心臓は血液を送り出す重要な臓器ですが、その力が弱くなると様々な症状が出現します。
心不全とは、心臓が悪いために、息切れやむくみが起こり、だんだん悪くなり、生命を縮める病気です。あらゆる心臓疾患が最終的には心不全に繋がります。少しでも心臓の力を回復させるためには、薬などの治療とともに、患者さんご自身の日常生活の管理がとても重要です。

心不全チームの理念

  1. 一人一人の患者さんと真摯に向き合い、患者さん中心の心不全医療を提供します
  2. 深い知性と豊かな人間性を有し、全人的医療を提供する医療人を育成します
  3. より良い心不全診療・ケアを追求するために、チームで挑戦しながら成長します

心不全チームの診療

チームで最善の心不全診療を提供します

心不全診療は、様々な循環器サブスペシャリティや多職種チームの”集合知”のもと提供されます。私たちは、深い知識・多様な価値観を持った仲間との議論・提案・検証を通して、一人一人の患者さんにとって最善の心不全診療を追求します。
私たちは、心不全診療を通して、一つの専門領域の視点で解決するのではなく”複眼的思考力”を有する多くの医師を育てるとともに、多様なチーム構成員を一つにまとめるための情熱を表現できる人材を育てます。

“科学的根拠に基づく医療”と”患者さんの価値観に基づく治療”を大切にします

私たちは、科学的根拠に基づく医療(EBM; evidenced-based medicine)により、薬物治療の微調整・最適化を進め、様々な非薬物治療を適正に科全体として提供します。一方で、心不全診療には、EBMが明確に示されていない曖昧な部分も決して少なくありません。意思決定支援や心不全緩和ケアが重要な場面も多くなっています。患者さんと信頼関係をつくるコミュニケーションを大切にし、患者さんと真実を共有しながら、患者さんの価値観に基づく治療目標を意識しながら最善の治療を選択します。

重症心不全診療に挑みます

私たちは、あらゆる治療に抵抗性を示す重症心不全に対して、高い“専門知”をもって最後の砦として診療します。昨今の顕著な動向として、植え込み型補助人工心臓(VAD; ventricular assistant device)の発展があり、今後ますます知識や経験が必要とされる分野です。循環器内科医、心臓血管外科医、看護師、臨床工学技士らを中心に構成される杏林VADチームで私たちは主軸を担います。VAD使用患者を適切に管理し、心臓移植施設とより密な連携を維持しながら、最良の重症心不全治療を提供します。

心不全の発症・重症化予防を推進します

いままで医師は診断と治療が一番重要な仕事でしたが、これからは予防や、健康教育、そして再発防止や重症化予防が極めて重要です。私たちが特に力を入れてきた心臓リハビリテーションや睡眠時無呼吸診療の”経験知”を通して、心不全予防を進めます。また、慢性心不全看護認定看護師との協働のもと、心不全の疾病管理プログラムをくまなく提供します。予防行動の輪を広げるために、他の診療科や実地医家の先生方との密な連携を大切にします。

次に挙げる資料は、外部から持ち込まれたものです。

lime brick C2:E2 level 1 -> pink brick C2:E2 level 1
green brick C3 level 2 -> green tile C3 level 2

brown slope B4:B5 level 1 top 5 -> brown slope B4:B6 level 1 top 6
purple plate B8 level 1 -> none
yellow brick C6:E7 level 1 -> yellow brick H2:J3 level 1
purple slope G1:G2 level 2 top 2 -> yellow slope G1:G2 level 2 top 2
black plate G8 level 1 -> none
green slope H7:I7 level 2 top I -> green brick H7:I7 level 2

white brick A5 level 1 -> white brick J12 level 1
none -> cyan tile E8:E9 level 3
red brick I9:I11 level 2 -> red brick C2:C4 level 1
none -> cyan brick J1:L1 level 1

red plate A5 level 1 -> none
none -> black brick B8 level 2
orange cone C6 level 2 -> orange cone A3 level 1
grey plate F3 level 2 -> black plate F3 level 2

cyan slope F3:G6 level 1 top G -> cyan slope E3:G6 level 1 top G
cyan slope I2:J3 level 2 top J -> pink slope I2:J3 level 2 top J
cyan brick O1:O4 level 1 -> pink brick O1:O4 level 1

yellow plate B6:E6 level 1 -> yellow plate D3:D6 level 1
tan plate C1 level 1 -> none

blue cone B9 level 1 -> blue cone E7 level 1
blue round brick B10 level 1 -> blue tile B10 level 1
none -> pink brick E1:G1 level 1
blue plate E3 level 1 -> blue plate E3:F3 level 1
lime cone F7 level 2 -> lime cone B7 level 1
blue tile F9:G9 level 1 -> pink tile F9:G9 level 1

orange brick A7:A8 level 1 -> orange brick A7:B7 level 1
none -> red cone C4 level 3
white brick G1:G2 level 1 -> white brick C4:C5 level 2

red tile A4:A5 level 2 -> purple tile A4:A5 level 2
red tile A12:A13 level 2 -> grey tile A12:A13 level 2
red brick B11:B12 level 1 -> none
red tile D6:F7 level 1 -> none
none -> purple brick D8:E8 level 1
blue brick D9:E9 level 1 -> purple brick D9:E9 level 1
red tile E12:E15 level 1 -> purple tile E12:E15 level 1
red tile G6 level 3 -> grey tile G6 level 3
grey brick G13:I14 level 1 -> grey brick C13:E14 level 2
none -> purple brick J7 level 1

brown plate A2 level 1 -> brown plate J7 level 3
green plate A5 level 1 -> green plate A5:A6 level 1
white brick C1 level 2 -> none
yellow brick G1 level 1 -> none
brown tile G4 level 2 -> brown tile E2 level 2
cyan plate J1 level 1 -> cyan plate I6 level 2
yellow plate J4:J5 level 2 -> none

地域連携を推進して、心不全患者さんが安心して過ごせる社会を目指します

超高齢化社会で急増する心不全患者さんが、地域で安心して過ごすことが難しいと指摘されています。地域で支える体制構築は喫緊の課題です。多くの実地医家を輩出してきた杏林大学において、私たちは専門性の垣根を越えて心不全診療を実践できる医療人を一人でも多く育成します。また、病院、診療所、訪問診療・看護ステーションがより有機的に連携するためにも、顔の見える関係づくりが何よりも重要と考えています。“入院前・退院前カンファレンス”や”地域での事例検討会”を積極的に行い、地域連携の基盤となる信頼関係を構築します。